What is behind experimental function: FindFormula?

The Experimental function FindFormula[] at the moment is using a combination of different methods: it combines non linear regression with Markov chain Monte Carlo methods (e.g. Metropolisā€“Hastings algorithm). In the future (possibly in V$10.3$) there will be an option allowing the user to choose which method to use.

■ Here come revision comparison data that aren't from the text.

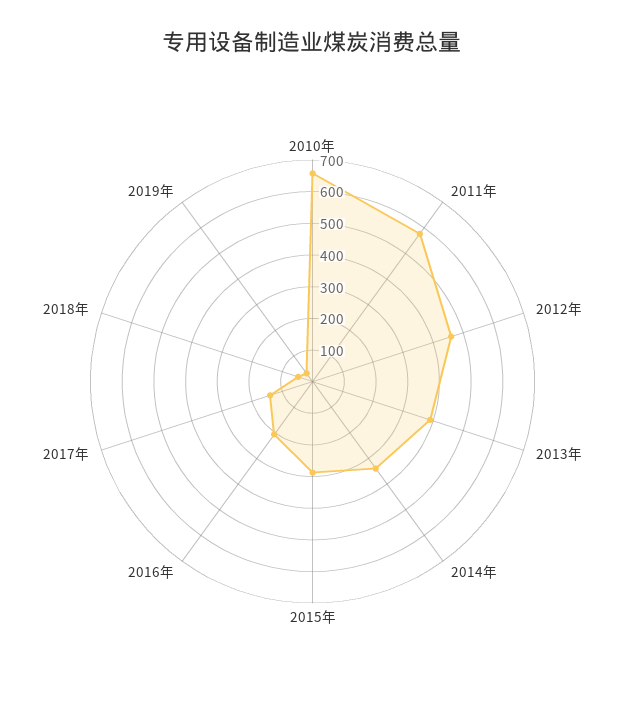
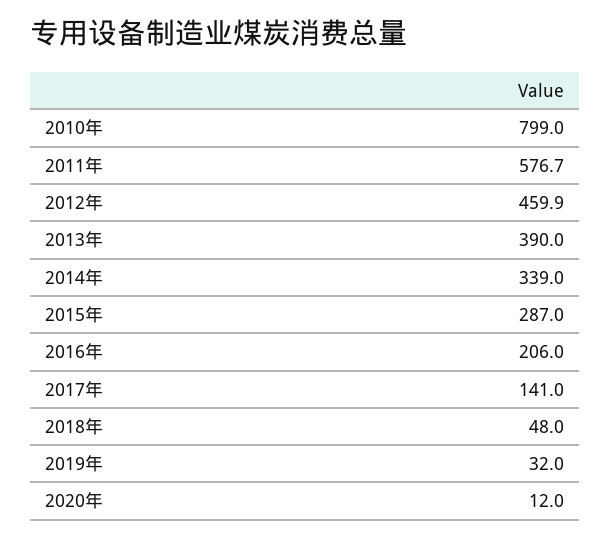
  {
-   "2010年": 650,
+   "2010年": 799,
    "2011年": 576.7,
    "2012年": 459.9,
    "2013年": 390,
    "2014年": 339,
    "2015年": 287,
    "2016年": 206,
    "2017年": 141,
    "2018年": 48,
-   "2019年": 32
+   "2019年": 32,
+   "2020年": 12
  }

I doubt that this is very robust. Consider a simple change in the DE example in the Documentation:

sol = y /. NDSolve[{y'[x] == y[x] Cos[x], y[0] == 2}, y, {x, -5, 300}][[1]];
times = N[Range[-5, 600]/9];
data = Transpose[{times, sol[times] + RandomReal[0.05, Length[times]]}];
lp = ListPlot[data, PlotRange -> All]

Now

FindFormula[data, x, 1, TargetFunctions -> {Exp, Sin, Cos}]

thinks the best solution is 2.27414 Sin[x] + 2.5479. Whereas a much better solution, obviously compatible with the selected TargetFunctions, is 2 Exp[Sin[x]].


The following reveals definitions

<< GeneralUtilities`
PrintDefinitions@FindFormula

As usual one can click the symbols to find definitions of functions "further down". It should also be noted that FindFormula is listed in the Machine Learning guide, which corresponds to symbol names like SymbolicMachineLearning`PackageScope`ImputArgumentsTestFindFormula shown further down by PrintDefinitions.